Performance is critical for many operational databases, such as databases for a bank. The system cannot
handle users making ad-hoc queries.
The operational data generally is not in the best format to be used for reporting queries
Data warehousing solves these problems. In data warehousing, you create stores of informational data data that is
extracted from the operational data and then transformed for reporting and decision making. For example, a data
warehousing tool might copy all the sales data from the operational database, perform calculations to summarize the
data, and write it to a new database. End-users can query the new database (the warehouse) without impacting the
operational databases.
To summarize
The purpose of data warehouse is to store data consistently across the organization and to make the
organizational information accessible.
It is adaptive and resilient source of information. When new data is added to the Data Warehouse, the
existing data and technologies are not disrupted. The design of separate data marts that make up the data
warehouse must be distributed and incremental. Anything else is a compromise.
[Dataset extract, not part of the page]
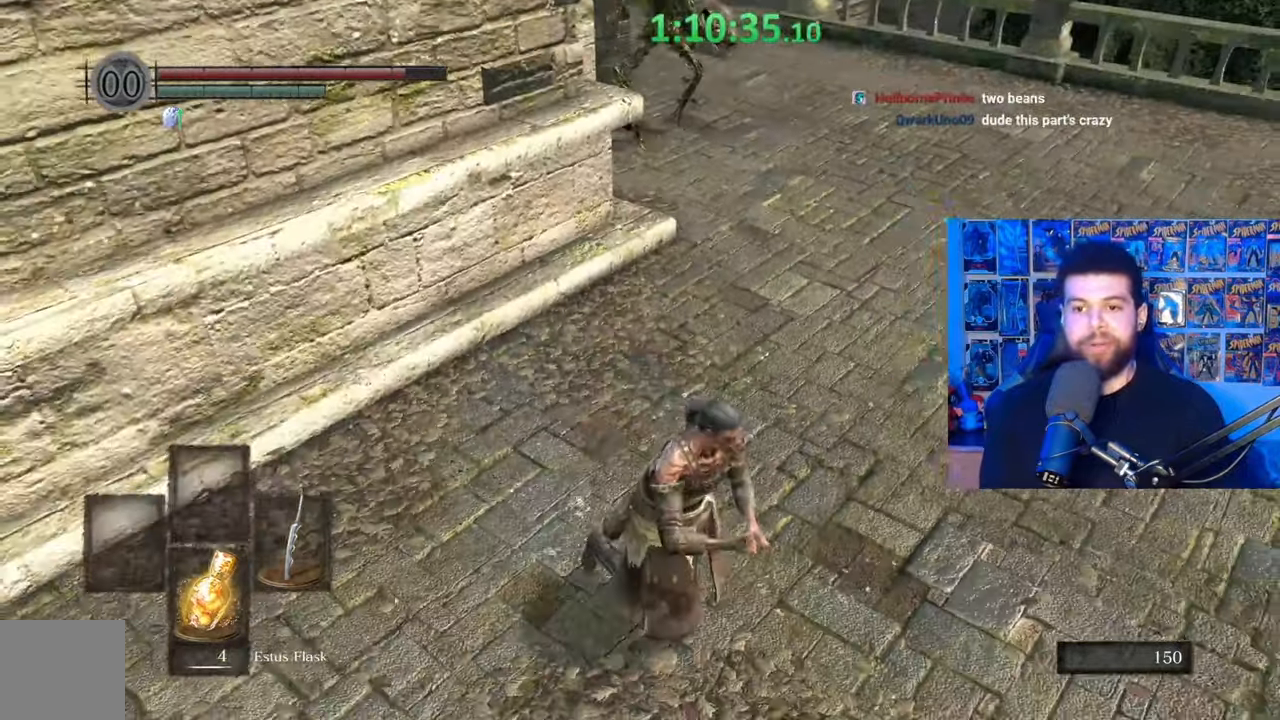
{"buttons": [], "left_stick": "center", "right_stick": "center", "events": [[67, "right_stick", "up-left"], [117, "left_stick", "down-right"], [167, "right_stick", "center"], [267, "left_stick", "right"], [367, "left_stick", "up-right"], [467, "left_stick", "center"]]}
The data warehouse not only controls the access to the data, but gives its owners great visibility into the
uses and abuses of the data, even after it has left the data warehouse.
Data warehouse is the foundation for decision-making.
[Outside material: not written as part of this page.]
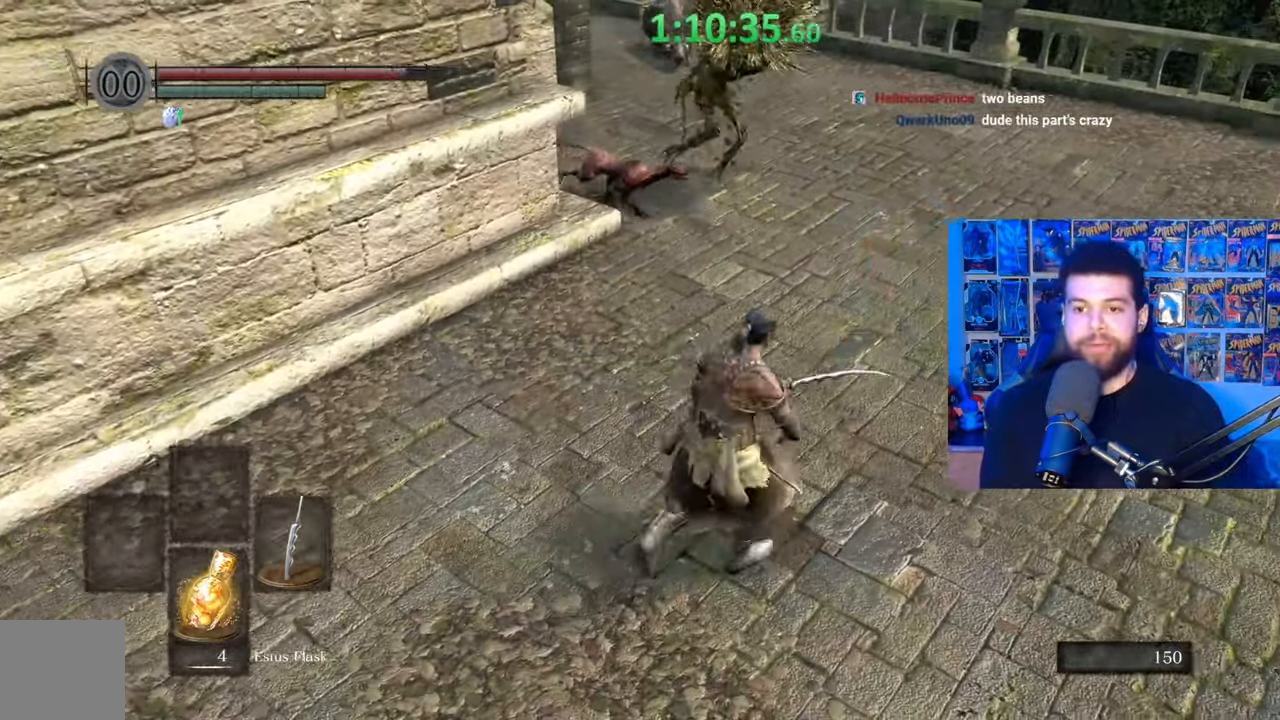
{"buttons": [], "left_stick": "down-right", "right_stick": "center", "events": [[17, "left_stick", "down"], [267, "right_stick", "down"], [367, "left_stick", "down-right"], [367, "right_stick", "center"]]}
Elements of Data Warehouse
Source Systems
Typically in any organization the data is stored in various databases, usually divided up by the systems. There may
be data for marketing, sales, payroll, engineering, etc. These systems might be legacy/mainframe systems or
relational database systems.
Staging Area
The data coming from various source systems is first kept in a staging area. The staging area is used to clean,
transform, combine, de-duplicate, household, archive, and to prepare source data for use in data warehouse. The data
coming from source system is kept as it is in this area. This need not be based on relational terminology. Sometimes
managers of the data are comfortable with normalized set of data. In these cases, normalized structure of the data
staging storage is certainly acceptable. Also, staging area doesn’t provide querying/presentation services.
Presentation Server
Once the data is in staging area, it is cleansed, transformed and then sent to Data warehouse. You may or may not
have ODS before transferring data to Data Warehouse.
OLAP
The data in Data Warehouse has to be easily manipulated in order to answer the business questions from
management and other users. This is accomplished by connecting the data to fast and easy-to-use tools known as
Online Analytical Processing (OLAP) tools. OLAP tools can be thought of as super high-speed forklifts that have
knowledge of the warehouse and the operators built into them in order to allow ordinary people off the street to
jump in and quickly find products by asking English-like questions. Within the OLAP server, data is reorganized to
meet the reporting and analysis requirements of the business, including:
Exception reporting
Ad-hoc analysis
Actual vs. budget reporting
Data mining (looking for trends or anomalies in the data)
In order to process business queries at high speed, answers to common questions are preprocessed in some OLAP
servers, resulting in exceptional query responses at the cost of having an OLAP database that may be several times
bigger than the data warehouse itself.
Data Mart
Data mart is a logical subset of complete data warehouse. It is often viewed as the restriction of data warehouse to a
single business process or to a group of related business processes targeted toward a particular business group. For
example an organization may have a data mart for Sales or Inventory.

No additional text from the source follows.